= Muborak Mansurova =

Tajikistani biologist

Muborak Umarovna Mansurova (Муборак Умаровна Мансурова) (born 11 September 1920) was a Tajikistani biologist.

Born in Bukhara, Mansurova graduated in 1942 with a degree in biology from the Central Asian Institute in Tashkent; she returned to Bukhara after graduation, and for a time worked on a silkworm farm. In 1946 she became Director of Silkworm Production. Later she became instructor of anatomy and zoology at the Institute of Agriculture of Tajikistan. In 1969 she became director of the Department of Anatomy and Histology of the same institution. She received a doctorate in biology in 1973, with a dissertation entitled Changes in the Specifics of the Anatomy, Histology, Chemistry, and Physiology of the Skeletal Frame of Hisari Sheep with Respect to Aging, and the following year was named professor.

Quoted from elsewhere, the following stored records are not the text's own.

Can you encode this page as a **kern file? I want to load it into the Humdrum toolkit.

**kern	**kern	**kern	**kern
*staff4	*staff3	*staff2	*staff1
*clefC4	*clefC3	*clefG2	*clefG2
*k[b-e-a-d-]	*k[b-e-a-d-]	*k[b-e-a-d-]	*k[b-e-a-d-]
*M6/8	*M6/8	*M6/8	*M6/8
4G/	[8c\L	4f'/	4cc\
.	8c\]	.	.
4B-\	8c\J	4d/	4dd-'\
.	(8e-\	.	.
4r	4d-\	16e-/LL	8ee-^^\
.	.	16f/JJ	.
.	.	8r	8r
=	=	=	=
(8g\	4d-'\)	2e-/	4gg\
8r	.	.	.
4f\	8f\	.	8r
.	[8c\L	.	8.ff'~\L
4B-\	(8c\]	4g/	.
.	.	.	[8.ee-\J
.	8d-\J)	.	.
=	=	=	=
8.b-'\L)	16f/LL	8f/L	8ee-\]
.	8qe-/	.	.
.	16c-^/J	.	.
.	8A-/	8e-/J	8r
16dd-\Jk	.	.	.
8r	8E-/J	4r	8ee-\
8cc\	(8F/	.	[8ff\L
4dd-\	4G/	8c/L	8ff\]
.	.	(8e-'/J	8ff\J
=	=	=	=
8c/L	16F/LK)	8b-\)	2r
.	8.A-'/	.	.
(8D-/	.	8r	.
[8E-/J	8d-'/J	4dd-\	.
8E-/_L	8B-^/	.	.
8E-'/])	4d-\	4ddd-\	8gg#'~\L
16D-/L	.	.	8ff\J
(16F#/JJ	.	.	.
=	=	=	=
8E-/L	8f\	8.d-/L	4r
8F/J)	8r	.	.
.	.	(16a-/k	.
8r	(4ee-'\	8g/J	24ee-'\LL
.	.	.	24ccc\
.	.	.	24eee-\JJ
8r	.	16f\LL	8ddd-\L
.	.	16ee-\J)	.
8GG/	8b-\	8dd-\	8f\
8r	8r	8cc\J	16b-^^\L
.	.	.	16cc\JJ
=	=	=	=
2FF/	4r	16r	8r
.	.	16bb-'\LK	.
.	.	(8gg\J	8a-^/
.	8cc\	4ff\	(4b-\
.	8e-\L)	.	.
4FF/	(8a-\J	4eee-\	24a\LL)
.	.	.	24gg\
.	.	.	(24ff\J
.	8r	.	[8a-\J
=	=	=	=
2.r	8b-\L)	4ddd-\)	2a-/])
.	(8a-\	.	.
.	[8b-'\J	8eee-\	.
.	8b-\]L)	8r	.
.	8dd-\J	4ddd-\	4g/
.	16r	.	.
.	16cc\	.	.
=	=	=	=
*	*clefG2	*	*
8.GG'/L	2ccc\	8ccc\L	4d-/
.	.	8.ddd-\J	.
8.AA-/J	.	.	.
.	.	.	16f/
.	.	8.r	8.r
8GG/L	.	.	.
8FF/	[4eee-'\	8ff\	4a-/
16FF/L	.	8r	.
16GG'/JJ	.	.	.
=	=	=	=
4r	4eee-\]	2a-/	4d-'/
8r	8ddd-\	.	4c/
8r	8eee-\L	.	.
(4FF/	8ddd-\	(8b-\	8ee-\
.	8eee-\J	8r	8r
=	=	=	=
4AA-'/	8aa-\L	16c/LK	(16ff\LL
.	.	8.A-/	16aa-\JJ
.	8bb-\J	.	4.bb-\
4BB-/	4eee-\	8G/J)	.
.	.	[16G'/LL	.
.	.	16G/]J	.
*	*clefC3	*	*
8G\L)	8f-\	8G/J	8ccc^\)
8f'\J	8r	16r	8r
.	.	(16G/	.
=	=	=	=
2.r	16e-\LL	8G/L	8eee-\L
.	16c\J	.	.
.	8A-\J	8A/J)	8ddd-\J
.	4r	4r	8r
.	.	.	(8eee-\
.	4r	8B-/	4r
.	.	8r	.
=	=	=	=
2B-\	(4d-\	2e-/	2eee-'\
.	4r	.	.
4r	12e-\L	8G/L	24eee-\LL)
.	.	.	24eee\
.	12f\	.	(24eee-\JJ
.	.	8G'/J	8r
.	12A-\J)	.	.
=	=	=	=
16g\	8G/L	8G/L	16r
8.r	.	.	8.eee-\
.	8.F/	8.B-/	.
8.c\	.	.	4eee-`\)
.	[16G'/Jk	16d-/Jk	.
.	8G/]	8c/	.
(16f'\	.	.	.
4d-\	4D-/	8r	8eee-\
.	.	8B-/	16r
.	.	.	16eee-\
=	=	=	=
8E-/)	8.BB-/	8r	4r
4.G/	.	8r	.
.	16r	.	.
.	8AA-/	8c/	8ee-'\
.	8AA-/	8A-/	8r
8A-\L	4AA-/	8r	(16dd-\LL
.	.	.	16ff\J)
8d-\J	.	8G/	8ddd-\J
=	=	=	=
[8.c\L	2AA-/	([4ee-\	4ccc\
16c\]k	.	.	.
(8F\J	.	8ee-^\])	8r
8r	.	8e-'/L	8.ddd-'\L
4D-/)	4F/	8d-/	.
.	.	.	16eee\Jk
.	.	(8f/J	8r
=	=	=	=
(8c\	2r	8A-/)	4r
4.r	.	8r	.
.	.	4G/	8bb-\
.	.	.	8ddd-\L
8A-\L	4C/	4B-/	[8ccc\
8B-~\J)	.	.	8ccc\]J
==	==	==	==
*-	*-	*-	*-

Her primary field of research is the morphology of domesticated animals; among her other publications is The Chemical Bone Structure of the Various Types of Sheep Raised in Tajikistan (Dushanbe, 1960), and in 1974 she began work on a study of the Pamiri bison. For many years she chaired the Council of Women at the university, beginning at its formation. During her career Mansurova received a number of awards for her work, among them the Order of the Badge of Honour.